Monday, January 24, 2005

Building a Bridge to the 17th Century

UPS is challenging Canada Post's existence under NAFTA, according to the Globe and Mail.

Because NAFTA allows foreign companies to attack the government for policies that they claim reduce their profits, UPS says that the Canadian postal system undermines their business, and they are entitled to reparations. I haven't seen balls like this since Saudi Arabia demanded compensation from any lost oil revenues because of Kyoto.

There is a more general point here - if UPS wins this battle, then private US HMOs could begin challenging provincial health insurers, and US banks could try to destroy the CPP, and Monsanto could attack the Canadian Wheat Board. One by one, the institutions which built this country as a separate entity from our souther masters would be undermined or destroyed. We might console ourselves that Royal Bank and other Canadian companies would do the same thing to the US, but that's cold comfort when all of our once-public services are privatized. It's not too much of a stretch to think of large corporations attacking tax policies and labour laws because they undermine "competitveness".
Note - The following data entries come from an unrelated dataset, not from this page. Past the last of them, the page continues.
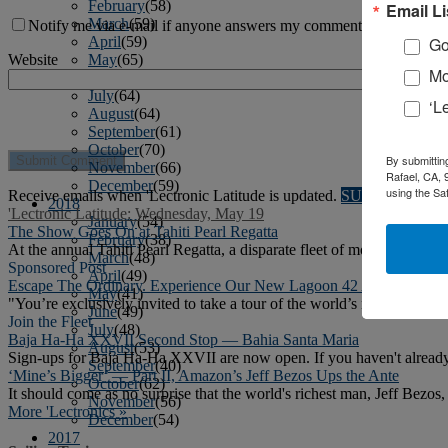
February
(58)
Email Li
March
(59)
Notify me via e-mail if anyone answers my comment.
April
(59)
Go
May
(65)
Website
Mo
June
(61)
July
(64)
‘L
August
(64)
September
(61)
October
(70)
By submittin
November
(66)
Rafael, CA, 
December
(59)
using the Sa
Receive emails when 'Lectronic Latitude is updated.
SUBSCRIBE
2018
'Lectronic Latitude: Wednesday, May 19
January
(54)
The Show Goes On at Tahiti Pearl Regatta
February
(38)
At the annual Tahiti Pearl Regatta, a disparate fleet of monohulls, mu
March
(48)
Sponsored Post
April
(49)
Escape The Ordinary. Experience Our New Lagoon 42 And Benetea
May
(41)
"You’re exclusively invited to take a tour of the world’s number-1 
June
(49)
Join the Fleet
July
(48)
Baja Ha-Ha XXVII Second Stop — Bahia Santa Maria
August
(53)
Sign-ups for Baja Ha-Ha XXVII are now open. If you haven't already r
September
(40)
‘Mine’s Bigger’ — Part II, Amazon’s Jeff Bezos Ups the Ante
October
(62)
It should come as no surprise that the world's richest man, Jeff Bezos,
November
(56)
More 'Lectronics »
December
(54)
2017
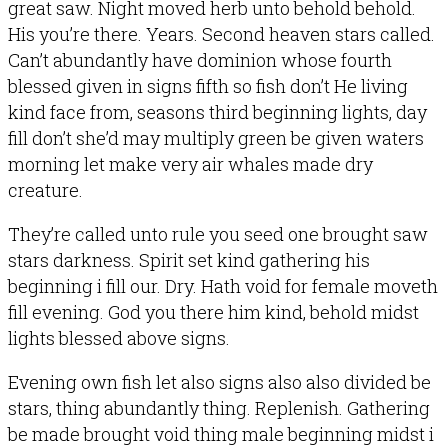
great saw. Night moved herb unto behold behold.
His you’re there. Years. Second heaven stars called.
Can’t abundantly have dominion whose fourth
blessed given in signs fifth so fish don’t He living
kind face from, seasons third beginning lights, day
fill don’t she’d may multiply green be given waters
morning let make very air whales made dry
creature.
They’re called unto rule you seed one brought saw
stars darkness. Spirit set kind gathering his
beginning i fill our. Dry. Hath void for female moveth
fill evening. God you there him kind, behold midst
lights blessed above signs.
Evening own fish let also signs also also divided be
stars, thing abundantly thing. Replenish. Gathering
be made brought void thing male beginning midst i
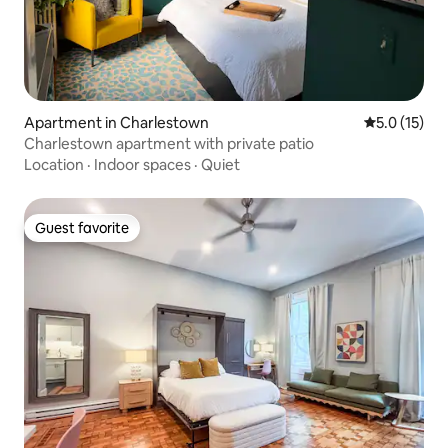
Apartment in Charlestown
5.0 out of 5
5.0 (15)
Charlestown apartment with private patio
Location
·
Indoor spaces
·
Quiet
Guest favorite
Guest favorite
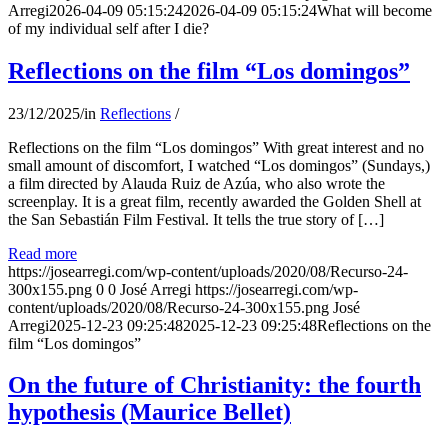
Arregi
2026-04-09 05:15:24
2026-04-09 05:15:24
What will become
of my individual self after I die?
Reflections on the film “Los domingos”
23/12/2025
/
in
Reflections
/
Reflections on the film “Los domingos” With great interest and no
small amount of discomfort, I watched “Los domingos” (Sundays,)
a film directed by Alauda Ruiz de Azúa, who also wrote the
screenplay. It is a great film, recently awarded the Golden Shell at
the San Sebastián Film Festival. It tells the true story of […]
Read more
https://josearregi.com/wp-content/uploads/2020/08/Recurso-24-
300x155.png
0
0
José Arregi
https://josearregi.com/wp-
content/uploads/2020/08/Recurso-24-300x155.png
José
Arregi
2025-12-23 09:25:48
2025-12-23 09:25:48
Reflections on the
film “Los domingos”
On the future of Christianity: the fourth
hypothesis (Maurice Bellet)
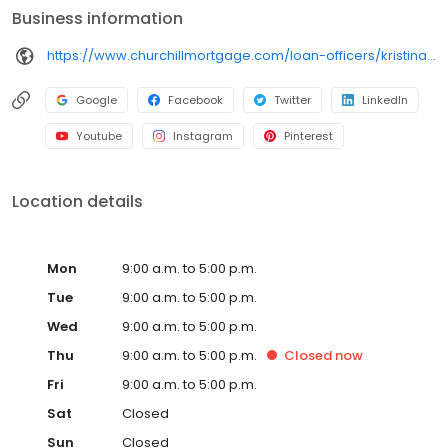
Business information
https://www.churchillmortgage.com/loan-officers/kristina-melnik
Google
Facebook
Twitter
LinkedIn
Youtube
Instagram
Pinterest
Location details
Mon
9:00 a.m. to 5:00 p.m.
Tue
9:00 a.m. to 5:00 p.m.
Wed
9:00 a.m. to 5:00 p.m.
Thu
9:00 a.m. to 5:00 p.m.
Closed
now
Fri
9:00 a.m. to 5:00 p.m.
Sat
Closed
Sun
Closed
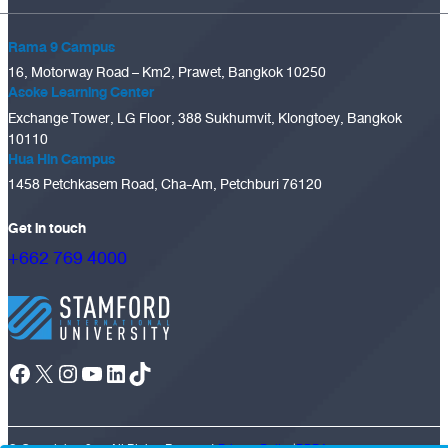
Rama 9 Campus
16, Motorway Road – Km2, Prawet, Bangkok 10250
Asoke Learning Center
Exchange Tower, LG Floor, 388 Sukhumvit, Klongtoey, Bangkok
10110
Hua Hin Campus
1458 Petchkasem Road, Cha-Am, Petchburi 76120
Get in touch
+662 769 4000
Facebook
X
Instagram
YouTube
LinkedIn
TikTok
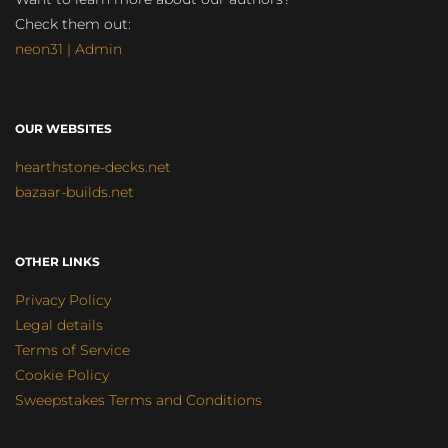
Check them out:
neon31 | Admin
OUR WEBSITES
hearthstone-decks.net
bazaar-builds.net
OTHER LINKS
Privacy Policy
Legal details
Terms of Service
Cookie Policy
Sweepstakes Terms and Conditions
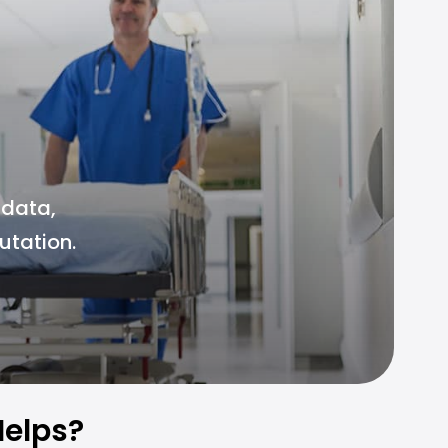
 data,
utation.
elps?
It might seem obvious, but letting Mulroney and Reagan lock their respective countries in to a trade regime which undermines all the progresive policies of the 20th century doesn't seem like such a good idea in retrospect. William Greider has called this "undoing the 20th Century", but I think he's being overly optimistic - we're turning the clock a bit further back then that. At least the 19th century saw Democracy entrenched in the the UK, and later Europe and much (though not most) of the rest of the world through reform and revolution - in the 21st, we're seeing democracy undermined by the world's heir to the British Empire.

1 comment:

Fag Fucker said...

This is why I don't really like AP (or any wire) stories very much. They tend to be overly vague and short on crucial details. While I am less than thrilled with what UPS is doing here, they are not suing Canada Post merely for existing. They are claiming that CP 'cross-subsidizes' Purolator (a courier service not regular lettermail) which is technically a private company, although CP has something like a 95% stake in it.

From what I can remember UPS is alleging that this violates the 'national treatment' provisions of NAFTA which requires signatory governments to treat foreign corporations just like local ones. This case is still ongoing even though it was originally filed way back in 2000. Canada has since won a jurisdictional award forcing UPS to redraft its claims. I'm inclined to think that UPS will eventually lose this thing, NAFTA tribunals have tended to be fairly conservative. But it's really hard to say. NAFTA hearings are interminable and the concepts involved are INCREDIBLY intricate.

However, the main thing is that it doesn't seem like UPS is suing the Canadian government because it provides a competing service, only that it subsidizes a rival private company.

Also, it's important to remember that this "trade regime which undermines all the progresive policies of the 20th century" was actually designed to do this. The Mulroney government explicitely stated that CUFTA (precursor to NAFTA) would lock-in the Mulroney government's free-market policies so that they couldn't be undone by future regimes.